Vom aktuellen Zeitablauf her läge uns zwar der Palmsonntag näher – aber die Reform der Osternacht von 1951 geht der Erneuerung der hl. Woche um 5 Jahre voraus, und sie zeigt bereits alle wesentlichen Elemente der späteren Eingriffe in die gewachsene Gestalt der Liturgie. Es ist auch keineswegs Willkür, daß Bugnini & Co die Reform der Ostervigil an die erste Stelle ihrer Agenda hoben, denn nirgendwo sonst ließ sich die behauptete Notwendigkeit tiefgreifender Veränderungen so leicht plausibel machen wie bei der Feier der Vigil und Messe zum Auferstehungssonntag, die im Lauf der Geschichte auf den Samstagvormittag verlagert worden war.

Die Kritik an dieser Vorverlegung ist – mindestens – so alt wie die liturgische Bewegung. In seinem 1905 erstmals erschienen populären Werk „Das Heilige Messopfer“ zitiert Autor Reimers mit erkennbarer Wehmut Rhabanus Maurus mit der Aussage: „Ehe die Stern am Himmel standen, durfte diese Osternachtsmesse nicht begonnen werden“.
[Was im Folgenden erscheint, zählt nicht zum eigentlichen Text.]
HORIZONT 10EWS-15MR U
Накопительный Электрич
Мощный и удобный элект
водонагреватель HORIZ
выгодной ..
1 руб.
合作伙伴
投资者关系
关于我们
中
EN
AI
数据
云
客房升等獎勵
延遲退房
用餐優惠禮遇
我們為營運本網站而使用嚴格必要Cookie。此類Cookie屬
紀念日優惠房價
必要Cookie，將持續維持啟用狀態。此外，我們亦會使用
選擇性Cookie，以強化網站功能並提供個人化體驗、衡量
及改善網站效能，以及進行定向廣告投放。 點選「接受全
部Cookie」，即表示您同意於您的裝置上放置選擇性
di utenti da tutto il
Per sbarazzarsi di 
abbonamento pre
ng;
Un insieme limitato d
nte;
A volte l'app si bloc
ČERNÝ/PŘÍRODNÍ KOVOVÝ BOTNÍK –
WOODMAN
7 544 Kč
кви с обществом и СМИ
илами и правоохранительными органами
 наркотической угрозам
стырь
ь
Der Grund für diese Vorverlegung der Auferstehungsfeier auf den Samstagvormittag, die bereits im hohen Mittelalter stattfand, ist überaus prosaisch: Das Fastengebot der Qadragesima und das direkt anschließende Osterfasten endeten mit dem Ostersonntag – genauer gesagt, mit der ersten Vesper des Ostersonntags am Abend des Karsamstags. Zunächst verlegten hungrige Kleriker diese Vesper immer weiter nach vorne, bis sie am Samstagvormittag stattfand; die Vigil zum Osterfest mit allen sie begleitenden Zeremonien folgte mit einigen Jahrhunderten Verspätung, bis sie ebenfalls am Samstagvormittag angekommen war  wo sie nicht wirklich hingehörte.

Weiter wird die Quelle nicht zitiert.